It is likely that this statement, being quite simple, was known to many people since the beginnings of group theory and/or rediscovered a number of times. The first written proof appears in a paper by Erdos and Turan.

Statement

For a finite group in terms of commuting fractions

Suppose $G$ is a finite group such that the commuting fraction of $G$ is more than $5/8$. Then, $G$ is an abelian group, and in particular, a finite abelian group.

In particular, if we define:

$CP(G) := \{ (x,y) \in G^2 \mid xy = yx \}$

Then:

$\! \frac{|CP(G)|}{|G|^2} > \frac{5}{8} \implies G$ abelian

Note that since the commuting fraction of a finite abelian group is $1$, this means that the commuting fraction of a finite group cannot take any value strictly between $5/8$ and $1$.

For a finite group in terms of conjugacy classes

Suppose $G$ is a finite group and $n(G)$ is the number of conjugacy classes in $G$. Then:

$\frac{n(G)}{|G|} > \frac{5}{8} \implies G$ abelian.

For a FZ-group

Suppose $G$ is a FZ-group whose commuting fraction is more than $5/8$. Then, $G$ is an abelian group.

Related facts

Applications

The fact has applications to the abelianness testing problem, and is the basis for the randomized black-box group algorithm for abelianness testing.

Proof

Proof for a finite non-abelian group

Given: A finite non-abelian group $G$.

To prove: The commuting fraction of $G$ is at most $5/8$.

Proof: Let $Z$ be the center of $G$.

Step no. Assertion Given data used Facts used Previous steps used Explanation
1 $G/Z$ is not cyclic $G$ is non-abelian Fact (1) -- By fact (1), if $G/Z$ were cyclic, $G$ would be abelian, a contradiction.
2 $|G/Z|$ is at least $4$ -- Step (1) Any group of order 1, 2, or 3 is cyclic, forcing $G/Z$ to have size at least $4$.
3 For all elements $g$ in $G$ and not in $Z$, the quotient $|C_G(g)|/|G|$ is at most $1/2$ Fact (2) -- If $g$ is not in $G$, then $C_G(g)$ is a proper subgroup of $G$. By fact (2), we get that $|C_G(g)|/|G| \le 1/2$.
4 The commuting fraction of $G$ is $\frac{|Z|}{|G|} + \sum_{g \in G\setminus Z} \frac{|C_G(g)|}{|G|^2}$ -- -- By definition.
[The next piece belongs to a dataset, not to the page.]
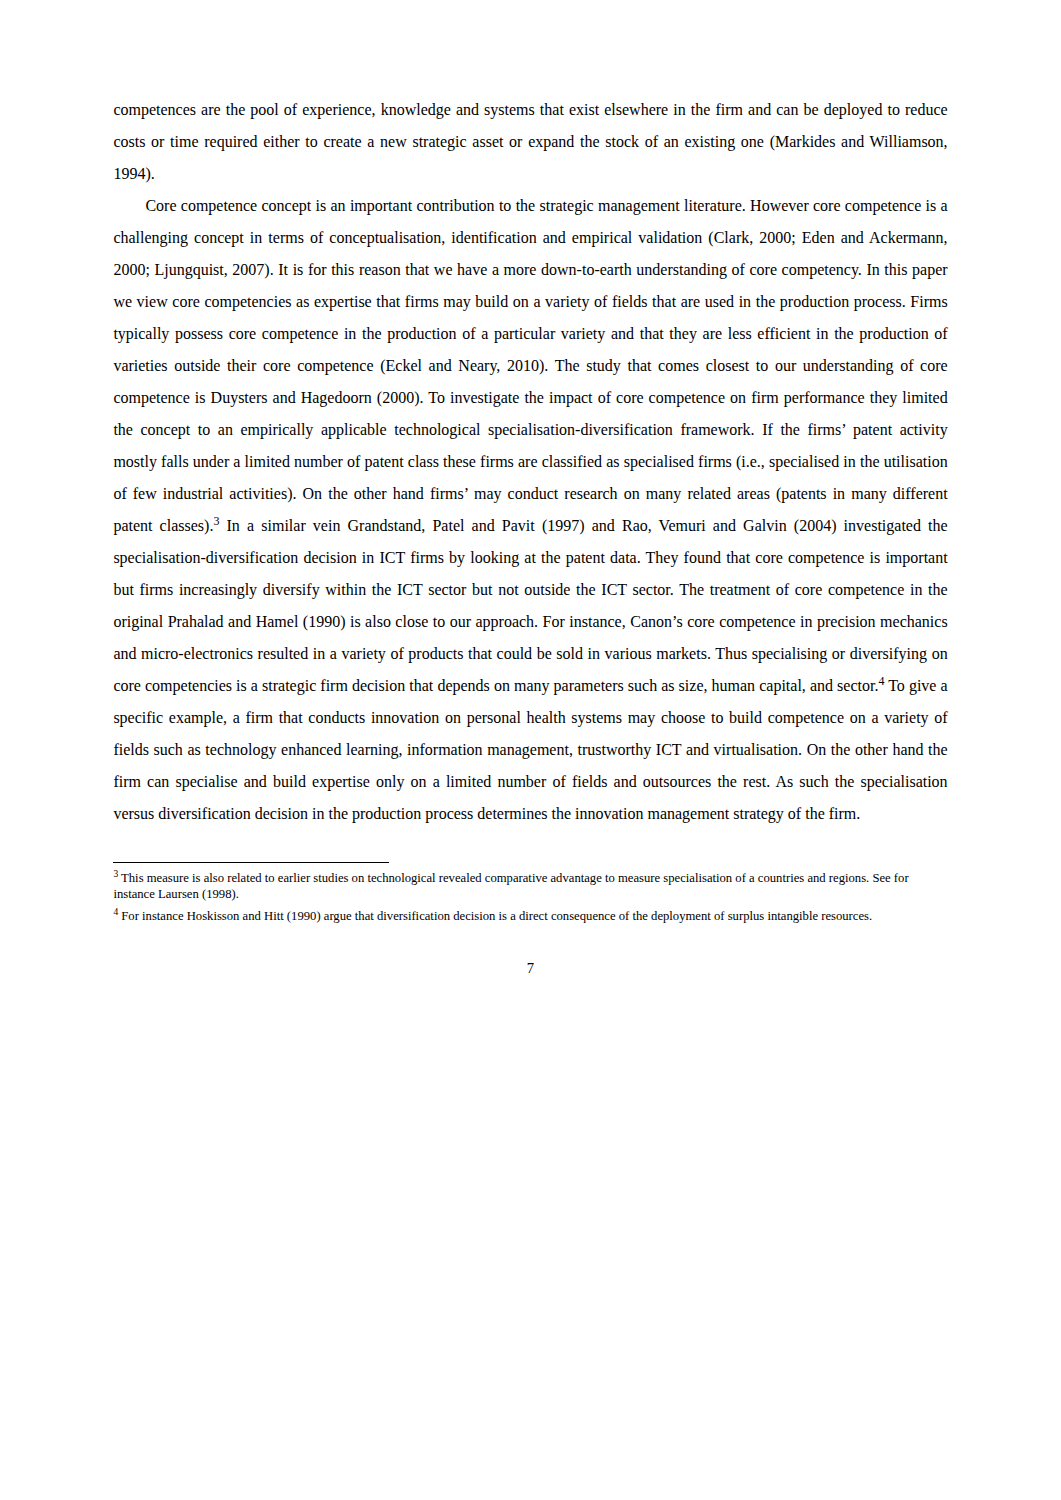competences are the pool of experience, knowledge and systems that exist elsewhere in the firm and can be deployed to reduce costs or time required either to create a new strategic asset or expand the stock of an existing one (Markides and Williamson, 1994).
Core competence concept is an important contribution to the strategic management literature. However core competence is a challenging concept in terms of conceptualisation, identification and empirical validation (Clark, 2000; Eden and Ackermann, 2000; Ljungquist, 2007). It is for this reason that we have a more down-to-earth understanding of core competency. In this paper we view core competencies as expertise that firms may build on a variety of fields that are used in the production process. Firms typically possess core competence in the production of a particular variety and that they are less efficient in the production of varieties outside their core competence (Eckel and Neary, 2010). The study that comes closest to our understanding of core competence is Duysters and Hagedoorn (2000). To investigate the impact of core competence on firm performance they limited the concept to an empirically applicable technological specialisation-diversification framework. If the firms’ patent activity mostly falls under a limited number of patent class these firms are classified as specialised firms (i.e., specialised in the utilisation of few industrial activities). On the other hand firms’ may conduct research on many related areas (patents in many different patent classes).3 In a similar vein Grandstand, Patel and Pavit (1997) and Rao, Vemuri and Galvin (2004) investigated the specialisation-diversification decision in ICT firms by looking at the patent data. They found that core competence is important but firms increasingly diversify within the ICT sector but not outside the ICT sector. The treatment of core competence in the original Prahalad and Hamel (1990) is also close to our approach. For instance, Canon’s core competence in precision mechanics and micro-electronics resulted in a variety of products that could be sold in various markets. Thus specialising or diversifying on core competencies is a strategic firm decision that depends on many parameters such as size, human capital, and sector.4 To give a specific example, a firm that conducts innovation on personal health systems may choose to build competence on a variety of fields such as technology enhanced learning, information management, trustworthy ICT and virtualisation. On the other hand the firm can specialise and build expertise only on a limited number of fields and outsources the rest. As such the specialisation versus diversification decision in the production process determines the innovation management strategy of the firm.
3 This measure is also related to earlier studies on technological revealed comparative advantage to measure specialisation of a countries and regions. See for instance Laursen (1998).
4 For instance Hoskisson and Hitt (1990) argue that diversification decision is a direct consequence of the deployment of surplus intangible resources.
7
Explicitly, the commuting fraction is $\sum_{g \in G} \frac{|C_G(g)|}{|G|^2}$. Those $g$ that are in $Z$ can be separated out and we get the summation in the form presented.
5 The commuting fraction of $G$ is at most $\frac{|Z|}{|G|} +\frac{(|G| - |Z|)}{|G|} \frac{1}{2}$ -- Steps (3) and (4) By Step (3), $\frac{|C_G(g)|}{|G|^2} \le \frac{1}{|G|} \frac{1}{2}$ for each $g \in G \setminus Z$. The sum is thus bounded by the size of $G \setminus Z$ times this individual bound.
6 The commuting fraction of $G$ is at most $\frac{1}{2} + \frac{|Z|}{2|G|}$ -- Step (5) Algebraic simplification
7 The commuting fraction of $G$ is at most $5/8$ Fact (2) Steps (2), (6) By Fact (2), $|Z|/|G| = 1/(|G|/|Z|) = 1/|G/Z|$ which by Step (2) is at most 1/4. Plugging this into Step (6), we get that the commuting fraction of $G$ is at most $\frac{1}{2} + \frac{1}{2} \frac{1}{4} = \frac{5}{8}$.